The US and China must work through many differences, which will not happen overnight. In the meantime, the escalating tensions between their governments make it more important than ever to preserve in-person interactions between ordinary Chinese and Americans.

HONG KONG – On a recent trip to China with my Northwestern Kellogg students, we were all struck by how few Americans had returned to the country since the end of its zero-COVID policy in December 2022.

In Shanghai, our tour guide had hosted only one other US school group, and she expected to have only one more this year – a marked decline from the 30-plus she booked each year prior to the pandemic. In Guilin, where the iconic mountains, a UNESCO World Heritage site, had previously been among the most visited places on Earth, we were allegedly the first American group to visit since the beginning of 2020. Only two more are expected this year. One hopes these are low estimates and that more have and will come. But there is no denying that the number of Americans traveling to China, which plummeted during the pandemic, has been slow to recover.

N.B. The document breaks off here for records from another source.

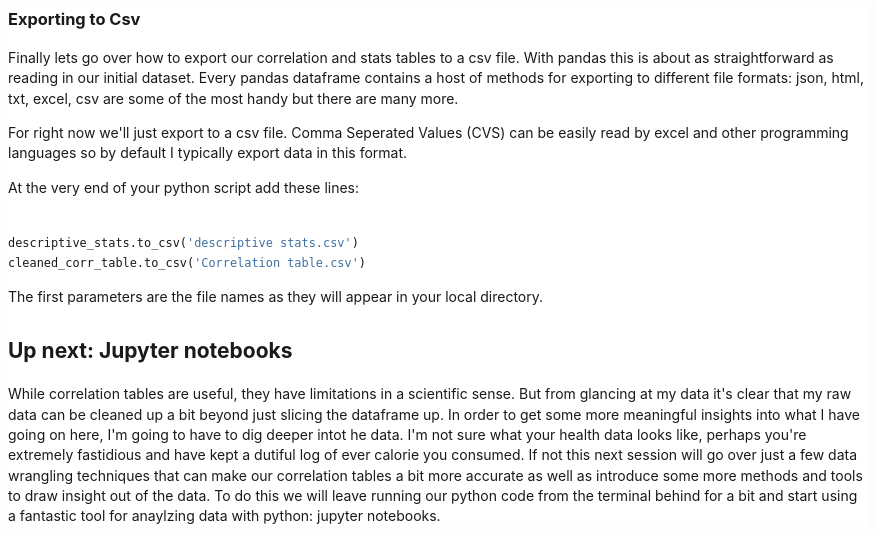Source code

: ### Exporting to Csv

Finally lets go over how to export our correlation and stats tables to a csv file.
With pandas this is about as straightforward as reading in our initial dataset. Every pandas dataframe contains a host of
methods for exporting to different file formats: json, html, txt, excel, csv are some of the most handy but there are many more.

For right now we'll just export to a csv file. Comma Seperated Values (CVS) can be easily read by excel and other programming languages so by default I typically export data in this format.

At the very end of your python script add these lines:

```python

descriptive_stats.to_csv('descriptive stats.csv')
cleaned_corr_table.to_csv('Correlation table.csv')
```

The first parameters are the file names as they will appear in your local directory.

## Up next: Jupyter notebooks

While correlation tables are useful, they have limitations in a scientific sense. But from glancing at my data it's clear that my raw data can be cleaned up a bit beyond just slicing the dataframe up. In order to get some more meaningful insights into what I have going on here, I'm going to have to dig deeper intot he data. I'm not sure what your health data looks like, perhaps you're extremely fastidious and have kept a dutiful log of ever calorie you consumed. If not this next session will go over just a few data wrangling techniques that can make our correlation tables a bit more accurate as well as introduce some more methods and tools to draw insight out of the data. To do this we will leave running our python code from the terminal behind for a bit and start using a fantastic tool for anaylzing data with python: jupyter notebooks.

[^1]: Methods are attributes of a class, a class is a blueprint to make an object. If you made a car, the mechanism that starts the car would be a method of the car object.

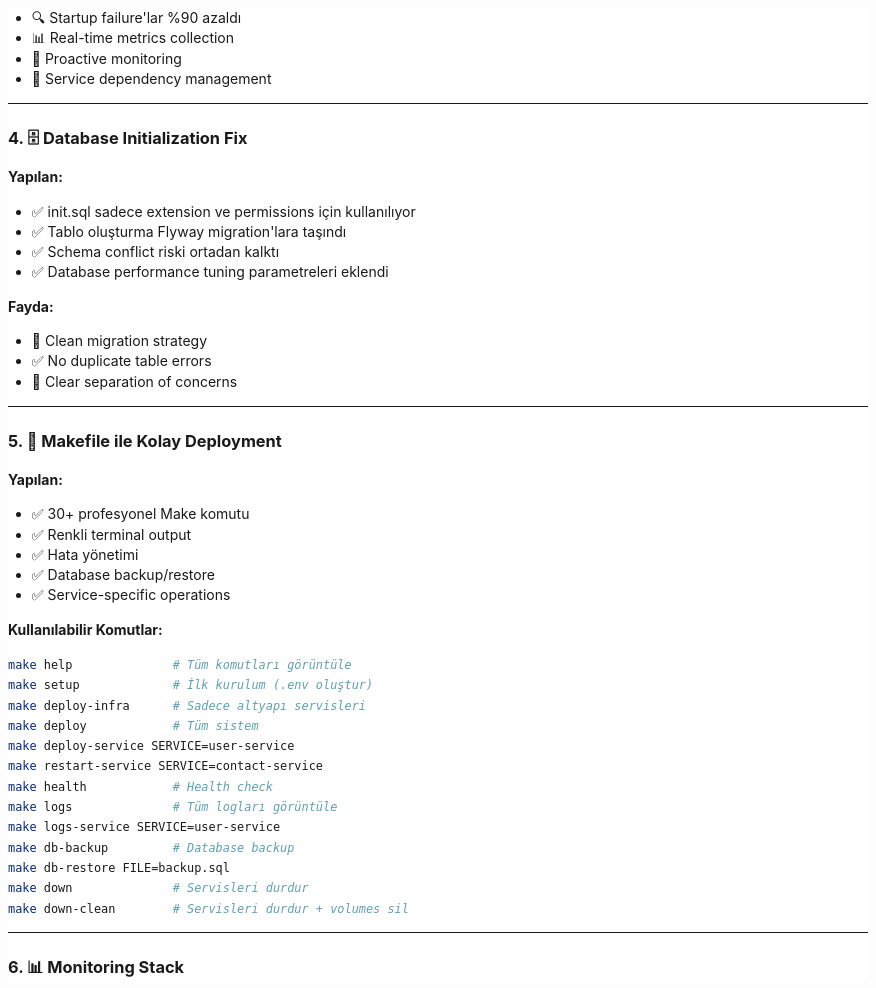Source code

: - 🔍 Startup failure'lar %90 azaldı
- 📊 Real-time metrics collection
- 🚨 Proactive monitoring
- 🎯 Service dependency management

---

### 4. 🗄️ **Database Initialization Fix**

**Yapılan:**

- ✅ init.sql sadece extension ve permissions için kullanılıyor
- ✅ Tablo oluşturma Flyway migration'lara taşındı
- ✅ Schema conflict riski ortadan kalktı
- ✅ Database performance tuning parametreleri eklendi

**Fayda:**

- 🔄 Clean migration strategy
- ✅ No duplicate table errors
- 🎯 Clear separation of concerns

---

### 5. 📝 **Makefile ile Kolay Deployment**

**Yapılan:**

- ✅ 30+ profesyonel Make komutu
- ✅ Renkli terminal output
- ✅ Hata yönetimi
- ✅ Database backup/restore
- ✅ Service-specific operations

**Kullanılabilir Komutlar:**

```bash
make help              # Tüm komutları görüntüle
make setup             # İlk kurulum (.env oluştur)
make deploy-infra      # Sadece altyapı servisleri
make deploy            # Tüm sistem
make deploy-service SERVICE=user-service
make restart-service SERVICE=contact-service
make health            # Health check
make logs              # Tüm logları görüntüle
make logs-service SERVICE=user-service
make db-backup         # Database backup
make db-restore FILE=backup.sql
make down              # Servisleri durdur
make down-clean        # Servisleri durdur + volumes sil
```

---

### 6. 📊 **Monitoring Stack**
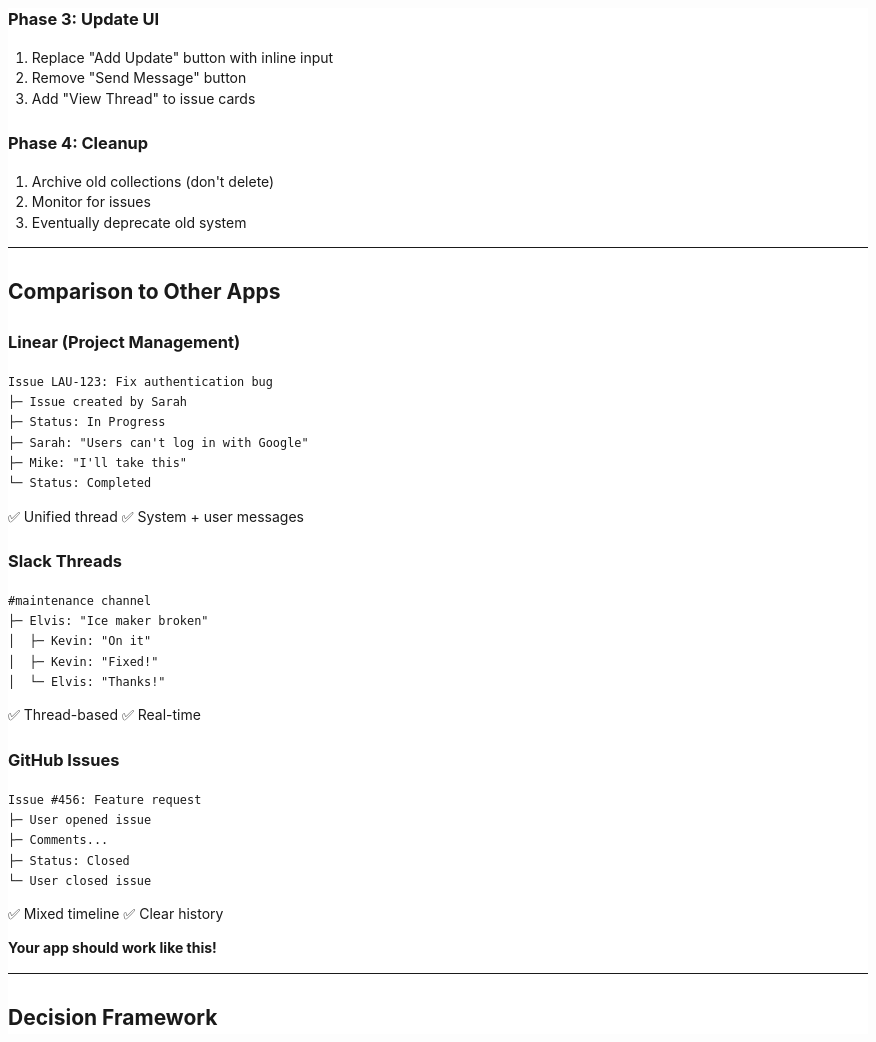 ### Phase 3: Update UI
1. Replace "Add Update" button with inline input
2. Remove "Send Message" button
3. Add "View Thread" to issue cards

### Phase 4: Cleanup
1. Archive old collections (don't delete)
2. Monitor for issues
3. Eventually deprecate old system

---

## Comparison to Other Apps

### Linear (Project Management)
```
Issue LAU-123: Fix authentication bug
├─ Issue created by Sarah
├─ Status: In Progress
├─ Sarah: "Users can't log in with Google"
├─ Mike: "I'll take this"
└─ Status: Completed
```
✅ Unified thread ✅ System + user messages

### Slack Threads
```
#maintenance channel
├─ Elvis: "Ice maker broken"
│  ├─ Kevin: "On it"
│  ├─ Kevin: "Fixed!"
│  └─ Elvis: "Thanks!"
```
✅ Thread-based ✅ Real-time

### GitHub Issues
```
Issue #456: Feature request
├─ User opened issue
├─ Comments...
├─ Status: Closed
└─ User closed issue
```
✅ Mixed timeline ✅ Clear history

**Your app should work like this!**

---

## Decision Framework

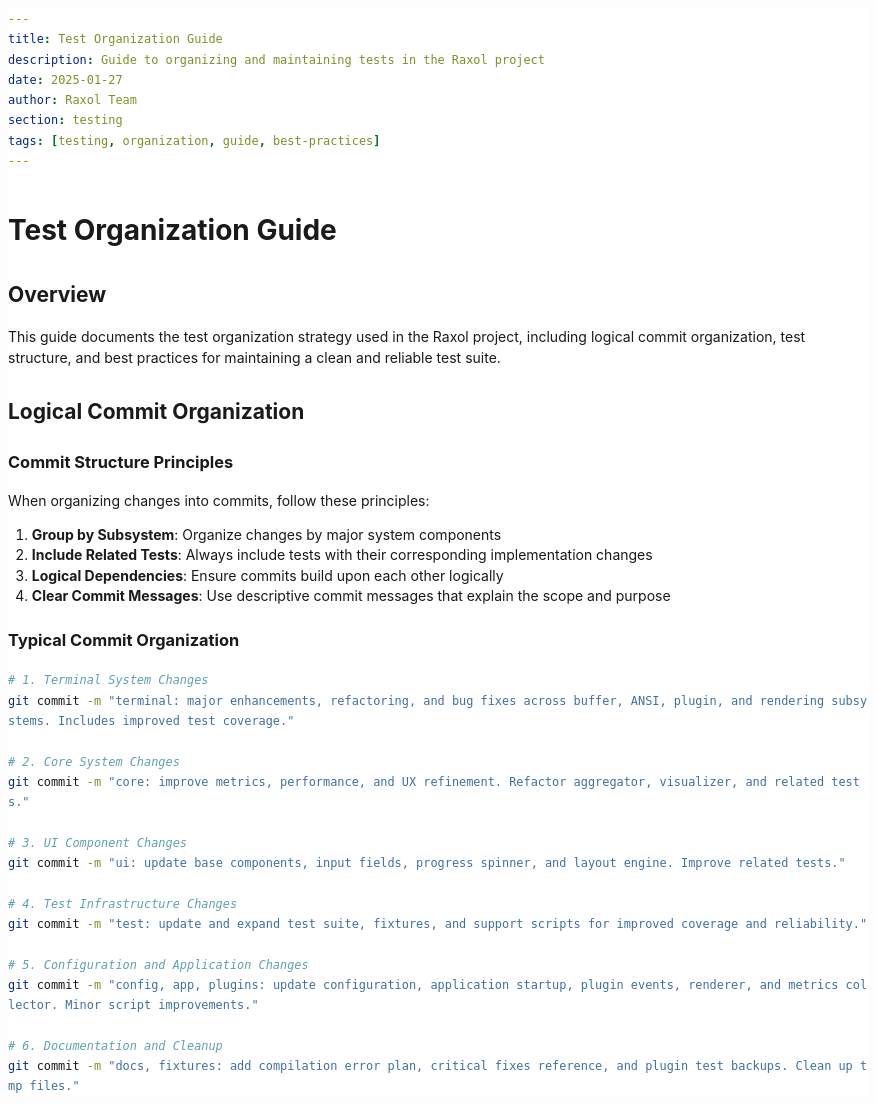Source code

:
 ```yaml
---
title: Test Organization Guide
description: Guide to organizing and maintaining tests in the Raxol project
date: 2025-01-27
author: Raxol Team
section: testing
tags: [testing, organization, guide, best-practices]
---
```


# Test Organization Guide

## Overview

This guide documents the test organization strategy used in the Raxol project, including logical commit organization, test structure, and best practices for maintaining a clean and reliable test suite.

## Logical Commit Organization

### Commit Structure Principles

When organizing changes into commits, follow these principles:

1. **Group by Subsystem**: Organize changes by major system components
2. **Include Related Tests**: Always include tests with their corresponding implementation changes
3. **Logical Dependencies**: Ensure commits build upon each other logically
4. **Clear Commit Messages**: Use descriptive commit messages that explain the scope and purpose

### Typical Commit Organization

```bash
# 1. Terminal System Changes
git commit -m "terminal: major enhancements, refactoring, and bug fixes across buffer, ANSI, plugin, and rendering subsystems. Includes improved test coverage."

# 2. Core System Changes
git commit -m "core: improve metrics, performance, and UX refinement. Refactor aggregator, visualizer, and related tests."

# 3. UI Component Changes
git commit -m "ui: update base components, input fields, progress spinner, and layout engine. Improve related tests."

# 4. Test Infrastructure Changes
git commit -m "test: update and expand test suite, fixtures, and support scripts for improved coverage and reliability."

# 5. Configuration and Application Changes
git commit -m "config, app, plugins: update configuration, application startup, plugin events, renderer, and metrics collector. Minor script improvements."

# 6. Documentation and Cleanup
git commit -m "docs, fixtures: add compilation error plan, critical fixes reference, and plugin test backups. Clean up tmp files."
```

This sharp decline comes at a time when US-China relations have reached their lowest point since President Richard Nixon visited Chairman Mao Zedong in 1972. The public discourse in both countries has become almost exclusively about zero-sum competition, if not outright hostility. While US politicians and commentators from across the political spectrum portray China as the economic and geopolitical threat, Chinese media insist that American democracy is false and that the US is unfairly containing China’s growth and development.